>> Start Passage provided

UNITED STATES DISTRICT COURT FOR THE DISTRICT OF COLUMBIA


June 9, 1977

ALICE STANBACK, ET AL., Plaintiffs,
v.
PATRICIA HARRIS, ET AL., Defendants

The opinion of the court was delivered by: WADDY

FINDINGS OF FACT, CONCLUSIONS OF LAW, AND ORDER

 Plaintiffs' Motion For A Preliminary Injunction was argued before the Court on June 3, 1977, following the submission by plaintiffs of supporting affidavits and a memorandum of points and authorities, and the separate submissions by defendant Harris and defendant Fort Lincoln New Town Corporation of opposing affidavits and memoranda. All of the parties had previously informed the Court that they had agreed not to present oral testimony, but instead intended to rely on their written submissions. Based upon the oral arguments, and the entire record herein, the Court makes the following findings of fact and conclusions of law:

 FINDINGS OF FACT

 1. This is a civil action which seeks (1) to prevent further financial commitments to defendant Fort Lincoln New Town Corporation ("Fort Lincoln") by defendant United States Department of Housing and Urban Development ("HUD") for construction of Fort Lincoln Senior Village ("Senior Village"); (2) to enjoin HUD from entering into a Housing Assistance Payments contract with Fort Lincoln until Senior Village has been brought into compliance with the site requirements of the National Housing Act, 12 U.S.C. §§ 1701 et seq., the United States Housing Act of 1937, 42 U.S.C. §§ 1401 et seq., and enabling regulations; and (3) to compel Fort Lincoln to comply with the site requirements of the above-named statutes or, in the alternative, to compel Fort Lincoln to cease construction of Senior Village.

 2. Plaintiffs Alice Stanback and Harry Belton are elderly residents of the District of Columbia. Both plaintiffs are eligible for low income housing and have been on the waiting list for publicly-assisted housing for a considerable period of time.

 3. Defendant Patricia Harris is the Secretary of the Department of Housing and Urban Development.

  4. Defendant Fort Lincoln New Town Corporation is a District of Columbia corporation and is the general partner of the limited partnership known as Fort Lincoln Senior Village Associates No. 1, which partnership owns Fort Lincoln Senior Village.

 5. The United States Housing Act of 1937, as amended, authorizes the expenditure of federal funds and credit "to assist the several states and their political subdivisions to remedy the unsafe and unsanitary housing conditions and the acute shortage of decent, safe, and sanitary dwellings for families of low income." 42 U.S.C. § 1437. As amended by the Housing and Community Development Act of 1974, P.L. 93-383, 88 Stat. 662-666, the United States Housing Act of 1937, inter alia, provides for a new housing program for lower-income families, called the Section 8 housing assistance payments program, for "the purpose of aiding lower-income families in obtaining a decent place to live and of promoting economically mixed housing . . ." 42 U.S.C. § 1437f(a). Under Section 8(b)(2) of the amended Act, the Secretary of the Department of Housing and Urban Development is authorized to make housing assistance payments, on behalf of eligible families, to owners or prospective owners who agree to construct housing for occupancy by lower-income families. 42 U.S.C. § 1734f(b)(2).

>> End Passage provided
>> Start Dataset content

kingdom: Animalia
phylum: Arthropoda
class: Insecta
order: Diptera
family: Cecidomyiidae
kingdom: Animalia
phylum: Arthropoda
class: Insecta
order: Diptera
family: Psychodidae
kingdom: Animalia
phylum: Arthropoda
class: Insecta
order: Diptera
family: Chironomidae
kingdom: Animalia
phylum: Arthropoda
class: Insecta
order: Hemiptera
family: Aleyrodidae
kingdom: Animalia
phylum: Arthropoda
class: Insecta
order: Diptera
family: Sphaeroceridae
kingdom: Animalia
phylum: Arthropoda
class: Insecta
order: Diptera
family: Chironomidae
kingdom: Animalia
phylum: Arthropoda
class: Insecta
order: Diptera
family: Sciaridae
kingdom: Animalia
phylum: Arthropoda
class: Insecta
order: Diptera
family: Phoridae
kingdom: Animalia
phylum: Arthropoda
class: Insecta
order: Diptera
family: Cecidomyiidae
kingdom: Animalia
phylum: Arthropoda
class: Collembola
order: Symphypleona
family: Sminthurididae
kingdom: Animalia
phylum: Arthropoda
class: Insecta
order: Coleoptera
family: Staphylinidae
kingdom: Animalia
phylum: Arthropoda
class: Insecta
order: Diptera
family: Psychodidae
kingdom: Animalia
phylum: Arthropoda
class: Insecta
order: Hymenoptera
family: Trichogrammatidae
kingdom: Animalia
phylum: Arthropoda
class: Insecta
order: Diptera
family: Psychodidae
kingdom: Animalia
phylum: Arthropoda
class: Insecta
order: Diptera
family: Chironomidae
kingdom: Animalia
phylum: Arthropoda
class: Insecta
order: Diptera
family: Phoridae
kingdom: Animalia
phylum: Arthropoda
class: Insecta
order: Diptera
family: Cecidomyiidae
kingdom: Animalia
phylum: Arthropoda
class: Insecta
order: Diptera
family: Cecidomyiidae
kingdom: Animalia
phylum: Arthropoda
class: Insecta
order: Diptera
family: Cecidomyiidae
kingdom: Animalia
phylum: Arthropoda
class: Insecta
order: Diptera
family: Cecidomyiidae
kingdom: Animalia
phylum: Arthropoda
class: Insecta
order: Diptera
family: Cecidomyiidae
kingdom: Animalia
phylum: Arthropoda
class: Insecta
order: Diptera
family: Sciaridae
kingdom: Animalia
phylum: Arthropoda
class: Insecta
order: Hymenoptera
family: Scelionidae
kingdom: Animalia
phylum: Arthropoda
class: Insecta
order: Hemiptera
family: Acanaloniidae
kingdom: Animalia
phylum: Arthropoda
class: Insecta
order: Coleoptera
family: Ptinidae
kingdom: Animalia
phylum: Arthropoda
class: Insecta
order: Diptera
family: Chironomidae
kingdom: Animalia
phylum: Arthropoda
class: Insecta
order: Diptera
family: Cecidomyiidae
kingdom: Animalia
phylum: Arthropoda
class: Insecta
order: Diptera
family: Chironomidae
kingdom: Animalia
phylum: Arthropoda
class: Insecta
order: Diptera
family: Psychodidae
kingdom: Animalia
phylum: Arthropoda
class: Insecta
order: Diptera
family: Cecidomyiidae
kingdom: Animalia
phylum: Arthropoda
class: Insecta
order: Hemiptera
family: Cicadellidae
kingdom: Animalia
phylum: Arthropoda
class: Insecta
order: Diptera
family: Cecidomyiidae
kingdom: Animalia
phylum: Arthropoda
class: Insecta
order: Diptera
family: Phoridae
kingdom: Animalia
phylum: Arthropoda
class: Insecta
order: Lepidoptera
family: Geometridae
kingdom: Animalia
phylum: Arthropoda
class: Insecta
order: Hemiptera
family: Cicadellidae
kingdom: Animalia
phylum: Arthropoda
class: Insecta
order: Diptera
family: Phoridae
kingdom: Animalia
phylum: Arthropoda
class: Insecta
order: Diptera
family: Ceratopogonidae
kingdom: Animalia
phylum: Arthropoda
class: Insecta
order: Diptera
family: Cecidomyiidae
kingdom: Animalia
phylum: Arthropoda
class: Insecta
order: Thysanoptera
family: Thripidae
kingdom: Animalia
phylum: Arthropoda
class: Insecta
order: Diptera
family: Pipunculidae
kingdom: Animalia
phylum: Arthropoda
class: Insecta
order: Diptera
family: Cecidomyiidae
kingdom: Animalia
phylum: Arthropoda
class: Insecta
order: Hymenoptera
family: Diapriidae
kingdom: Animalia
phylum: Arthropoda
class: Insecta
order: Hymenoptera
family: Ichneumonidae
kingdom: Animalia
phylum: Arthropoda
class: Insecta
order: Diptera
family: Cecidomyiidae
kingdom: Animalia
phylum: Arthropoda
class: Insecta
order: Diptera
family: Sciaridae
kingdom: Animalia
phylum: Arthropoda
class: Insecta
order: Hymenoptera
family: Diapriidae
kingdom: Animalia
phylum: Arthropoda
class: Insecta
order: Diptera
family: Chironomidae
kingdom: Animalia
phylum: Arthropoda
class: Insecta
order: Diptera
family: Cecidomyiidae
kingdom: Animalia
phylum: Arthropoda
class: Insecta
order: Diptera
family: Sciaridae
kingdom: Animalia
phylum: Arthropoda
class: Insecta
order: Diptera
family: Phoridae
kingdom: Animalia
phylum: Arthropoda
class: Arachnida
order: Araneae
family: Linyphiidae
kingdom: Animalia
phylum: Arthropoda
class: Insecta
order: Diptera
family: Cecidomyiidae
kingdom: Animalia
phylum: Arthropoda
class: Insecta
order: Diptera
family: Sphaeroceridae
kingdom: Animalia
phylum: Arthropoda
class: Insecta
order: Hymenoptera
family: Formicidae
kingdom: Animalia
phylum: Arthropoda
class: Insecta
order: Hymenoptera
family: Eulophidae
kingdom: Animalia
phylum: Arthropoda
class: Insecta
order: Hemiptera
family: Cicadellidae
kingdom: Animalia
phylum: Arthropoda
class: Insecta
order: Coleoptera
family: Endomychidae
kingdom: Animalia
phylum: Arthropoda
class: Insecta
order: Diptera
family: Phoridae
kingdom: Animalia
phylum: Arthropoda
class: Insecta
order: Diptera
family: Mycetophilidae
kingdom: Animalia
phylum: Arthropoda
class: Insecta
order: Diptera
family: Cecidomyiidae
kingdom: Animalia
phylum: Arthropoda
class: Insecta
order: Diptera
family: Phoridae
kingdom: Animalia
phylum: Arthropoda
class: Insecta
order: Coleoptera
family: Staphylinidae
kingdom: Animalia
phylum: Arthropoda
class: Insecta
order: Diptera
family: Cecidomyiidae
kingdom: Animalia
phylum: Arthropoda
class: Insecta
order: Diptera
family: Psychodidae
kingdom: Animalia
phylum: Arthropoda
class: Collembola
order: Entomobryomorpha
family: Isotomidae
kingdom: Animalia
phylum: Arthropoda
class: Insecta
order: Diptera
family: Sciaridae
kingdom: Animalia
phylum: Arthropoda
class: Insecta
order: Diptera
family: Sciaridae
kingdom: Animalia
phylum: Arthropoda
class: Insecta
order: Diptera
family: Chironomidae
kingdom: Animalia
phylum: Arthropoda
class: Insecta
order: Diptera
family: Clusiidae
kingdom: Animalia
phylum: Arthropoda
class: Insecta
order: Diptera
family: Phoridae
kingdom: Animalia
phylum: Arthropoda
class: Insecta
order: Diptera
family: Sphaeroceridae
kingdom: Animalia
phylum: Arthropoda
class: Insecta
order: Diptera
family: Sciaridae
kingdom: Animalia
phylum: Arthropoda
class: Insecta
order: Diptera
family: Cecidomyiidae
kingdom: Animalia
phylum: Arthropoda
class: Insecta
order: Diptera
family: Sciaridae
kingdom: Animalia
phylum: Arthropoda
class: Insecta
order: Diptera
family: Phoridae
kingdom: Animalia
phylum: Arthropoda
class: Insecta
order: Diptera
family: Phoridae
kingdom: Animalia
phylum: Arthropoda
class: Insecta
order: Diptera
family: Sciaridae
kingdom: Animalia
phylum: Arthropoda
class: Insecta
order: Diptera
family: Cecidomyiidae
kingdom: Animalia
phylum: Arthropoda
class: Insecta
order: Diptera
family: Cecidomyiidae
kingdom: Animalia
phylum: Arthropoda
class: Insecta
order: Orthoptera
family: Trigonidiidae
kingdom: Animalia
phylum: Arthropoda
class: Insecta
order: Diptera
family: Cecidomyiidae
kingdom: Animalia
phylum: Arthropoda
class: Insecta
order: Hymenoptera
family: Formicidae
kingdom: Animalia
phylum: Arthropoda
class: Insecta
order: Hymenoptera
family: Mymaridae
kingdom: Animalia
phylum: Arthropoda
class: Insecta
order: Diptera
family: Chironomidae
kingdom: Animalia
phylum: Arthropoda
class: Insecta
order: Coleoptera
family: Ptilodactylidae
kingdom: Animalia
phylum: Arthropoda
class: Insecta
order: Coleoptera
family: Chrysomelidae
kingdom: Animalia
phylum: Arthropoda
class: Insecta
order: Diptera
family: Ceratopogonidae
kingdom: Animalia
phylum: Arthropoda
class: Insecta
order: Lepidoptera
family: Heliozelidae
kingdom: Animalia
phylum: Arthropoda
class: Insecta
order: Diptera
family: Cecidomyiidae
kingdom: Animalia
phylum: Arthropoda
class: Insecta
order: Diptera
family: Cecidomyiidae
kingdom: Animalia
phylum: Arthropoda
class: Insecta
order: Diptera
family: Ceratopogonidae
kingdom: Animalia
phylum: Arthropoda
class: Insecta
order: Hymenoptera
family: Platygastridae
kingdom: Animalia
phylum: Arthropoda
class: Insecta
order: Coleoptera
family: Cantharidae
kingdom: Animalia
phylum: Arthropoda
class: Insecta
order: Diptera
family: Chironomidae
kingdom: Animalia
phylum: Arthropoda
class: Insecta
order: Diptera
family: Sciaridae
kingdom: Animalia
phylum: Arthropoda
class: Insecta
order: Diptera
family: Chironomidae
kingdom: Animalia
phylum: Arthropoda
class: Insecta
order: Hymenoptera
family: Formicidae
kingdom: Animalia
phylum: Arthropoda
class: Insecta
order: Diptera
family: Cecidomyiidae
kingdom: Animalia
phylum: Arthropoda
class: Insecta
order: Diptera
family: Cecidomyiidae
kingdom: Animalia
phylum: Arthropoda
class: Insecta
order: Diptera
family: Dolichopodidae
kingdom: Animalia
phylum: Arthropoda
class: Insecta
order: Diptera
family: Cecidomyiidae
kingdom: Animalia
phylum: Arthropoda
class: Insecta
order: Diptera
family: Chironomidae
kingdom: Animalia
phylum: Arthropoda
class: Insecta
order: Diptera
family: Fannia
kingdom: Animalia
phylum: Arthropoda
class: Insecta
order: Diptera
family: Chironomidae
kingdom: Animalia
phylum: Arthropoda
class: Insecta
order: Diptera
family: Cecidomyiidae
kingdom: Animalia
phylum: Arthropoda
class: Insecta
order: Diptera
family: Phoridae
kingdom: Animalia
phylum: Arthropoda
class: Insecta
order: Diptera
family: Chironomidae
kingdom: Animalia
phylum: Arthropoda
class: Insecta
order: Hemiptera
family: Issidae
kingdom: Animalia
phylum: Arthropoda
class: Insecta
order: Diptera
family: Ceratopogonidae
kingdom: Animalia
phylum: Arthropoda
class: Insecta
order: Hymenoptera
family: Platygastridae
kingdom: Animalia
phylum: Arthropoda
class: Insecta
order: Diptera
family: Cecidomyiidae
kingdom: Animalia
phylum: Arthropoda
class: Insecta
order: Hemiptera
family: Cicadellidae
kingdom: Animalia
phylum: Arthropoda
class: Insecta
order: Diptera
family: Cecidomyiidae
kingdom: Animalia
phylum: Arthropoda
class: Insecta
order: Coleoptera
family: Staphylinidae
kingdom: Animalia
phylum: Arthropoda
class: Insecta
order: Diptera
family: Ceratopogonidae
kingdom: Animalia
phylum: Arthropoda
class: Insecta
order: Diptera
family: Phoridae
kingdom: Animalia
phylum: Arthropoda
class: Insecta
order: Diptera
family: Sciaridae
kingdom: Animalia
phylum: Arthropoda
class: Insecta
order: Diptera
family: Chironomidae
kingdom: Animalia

>> End Dataset content

* [Request A]: In the court opinion, change "elderly" to "aged" and give the passage from "2. Plaintiffs Alice" up to and including "Lincoln Senior Village.".
* [Request B]: Summarize the court opinion in two sentences.
* [Request C]: Resume the court opinion from its final sentence and continue it.

* [Task response A]:
2. Plaintiffs Alice Stanback and Harry Belton are aged residents of the District of Columbia. Both plaintiffs are eligible for low income housing and have been on the waiting list for publicly-assisted housing for a considerable period of time.

 3. Defendant Patricia Harris is the Secretary of the Department of Housing and Urban Development.

  4. Defendant Fort Lincoln New Town Corporation is a District of Columbia corporation and is the general partner of the limited partnership known as Fort Lincoln Senior Village Associates No. 1, which partnership owns Fort Lincoln Senior Village.

* [Task response B]: Elderly District of Columbia residents Alice Stanback and Harry Belton, who are eligible for low income housing, sued HUD Secretary Patricia Harris and Fort Lincoln New Town Corporation and moved for a preliminary injunction, which the court decided on written submissions and oral argument. The action seeks to stop further HUD financial commitments to Fort Lincoln Senior Village and any Housing Assistance Payments contract until the project meets the site requirements of federal housing law, or else to compel compliance or a halt to construction.

* [Task response C]:
 6. Section 213 of the Housing and Community Development Act of 1974, 42 U.S.C. § 1439, as implemented by 24 C.F.R. § 880.208(c), provides an opportunity for a unit of local government with an approved housing assistance plan to object to HUD approval of applications submitted under various housing programs, including the Section 8 program, on the ground that such applications are inconsistent with the locality's housing assistance plan. Under Section 213(a), HUD must notify the chief executive of the unit of local government in which the proposed assistance is to be provided that an application is under consideration, and afford the locality the opportunity to object during a thirty-day period beginning on the date of the notification.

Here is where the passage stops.